Hi,
I have two files as following:
$ cat file_1.fas
>CHROM-g19-B-0001-66906-67533
ATTTGATTTCTCATGCTAAACATTTATTGGTG
>CHROM-g19-B-0010-143637-144790
TCTGTCGACGGCAACTGTGAAACTTATCAGTG
>CHROM-g19-B-0010-147754-150523
GCACCCTGAGCCGAACTGAATTCCTTGTGAT
$ cat file_2.txt
A00120 CHROM-g19-B-0001-66906-67533
A00122 CHROM-g19-B-0010-143637-144790
A00124 CHROM-g19-B-0010-145875-146742
A00125 CHROM-g19-B-0010-147754-150523
I need to rename entries in file_1.fas
with their corresponding ids in file_2.txt
, to get the following;
$ cat file_3.fas
>A00120
ATTTGATTTCTCATGCTAAACATTTATTGGTG
>A00122
TCTGTCGACGGCAACTGTGAAACTTATCAGTG
>A00125
GCACCCTGAGCCGAACTGAATTCCTTGTGAT
NOTES:
In my real data, file_2.txt
has some more ids that can not be found in file_1.fas
, and I don't need them either, because there will be no entries in file_1.fas
to be replaced.

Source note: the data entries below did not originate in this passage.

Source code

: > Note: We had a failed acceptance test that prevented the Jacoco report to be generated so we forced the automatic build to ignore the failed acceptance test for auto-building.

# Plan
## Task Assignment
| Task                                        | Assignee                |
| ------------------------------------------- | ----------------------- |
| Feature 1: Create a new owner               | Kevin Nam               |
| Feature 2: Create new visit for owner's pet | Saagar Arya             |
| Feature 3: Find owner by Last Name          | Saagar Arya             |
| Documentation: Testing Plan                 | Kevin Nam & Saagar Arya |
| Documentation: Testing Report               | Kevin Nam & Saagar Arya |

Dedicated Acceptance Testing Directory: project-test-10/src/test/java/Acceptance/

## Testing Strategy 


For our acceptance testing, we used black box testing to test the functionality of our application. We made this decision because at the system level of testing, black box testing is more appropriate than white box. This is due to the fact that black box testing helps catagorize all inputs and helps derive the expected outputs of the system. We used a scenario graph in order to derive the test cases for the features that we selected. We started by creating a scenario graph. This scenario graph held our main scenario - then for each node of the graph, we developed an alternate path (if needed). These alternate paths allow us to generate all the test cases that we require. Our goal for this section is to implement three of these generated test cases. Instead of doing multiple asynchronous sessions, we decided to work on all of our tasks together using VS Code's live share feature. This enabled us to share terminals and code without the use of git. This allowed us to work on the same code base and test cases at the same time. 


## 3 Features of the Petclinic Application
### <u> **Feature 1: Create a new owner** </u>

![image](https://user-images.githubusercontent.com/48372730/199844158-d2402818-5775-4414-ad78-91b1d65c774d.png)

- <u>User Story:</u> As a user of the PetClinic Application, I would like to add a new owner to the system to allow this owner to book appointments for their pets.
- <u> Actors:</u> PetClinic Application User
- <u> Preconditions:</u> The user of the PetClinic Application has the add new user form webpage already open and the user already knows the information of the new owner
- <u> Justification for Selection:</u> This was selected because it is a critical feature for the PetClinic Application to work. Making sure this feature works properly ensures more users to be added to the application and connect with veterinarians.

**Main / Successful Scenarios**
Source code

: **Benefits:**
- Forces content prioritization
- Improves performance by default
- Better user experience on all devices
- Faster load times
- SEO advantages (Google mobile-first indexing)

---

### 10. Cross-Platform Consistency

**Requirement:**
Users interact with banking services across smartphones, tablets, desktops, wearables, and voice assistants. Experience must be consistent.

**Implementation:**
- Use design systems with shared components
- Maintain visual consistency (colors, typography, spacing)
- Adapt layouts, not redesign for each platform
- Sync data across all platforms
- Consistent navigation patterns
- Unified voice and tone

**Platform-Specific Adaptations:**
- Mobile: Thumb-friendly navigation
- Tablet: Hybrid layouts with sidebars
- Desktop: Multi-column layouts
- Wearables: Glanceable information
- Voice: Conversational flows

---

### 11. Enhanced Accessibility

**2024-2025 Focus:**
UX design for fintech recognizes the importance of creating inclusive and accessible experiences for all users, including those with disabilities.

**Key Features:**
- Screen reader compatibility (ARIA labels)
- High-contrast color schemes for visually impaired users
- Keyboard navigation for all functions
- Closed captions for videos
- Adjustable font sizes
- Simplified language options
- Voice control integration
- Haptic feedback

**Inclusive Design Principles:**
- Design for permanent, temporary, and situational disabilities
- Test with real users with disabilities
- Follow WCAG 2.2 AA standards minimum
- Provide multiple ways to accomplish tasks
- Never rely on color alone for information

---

Example will be A00124 CHROM-g19-B-0010-145875-146742
in file_2.txt.
Thank you for helping me on this post.
Hossein
What have you tried? What programming language(s) do you know?
I'm still in the beginning of scripting. Know a bit of shell, and perl.
If you're doing this with Perl or Python you'll want to look at reading the contents of `file_2` into a "hash" or "dictionary" data structure. Then as you loop through the `file_1` contents you can identify the header lines and then use them as "keys" to return the associated "value".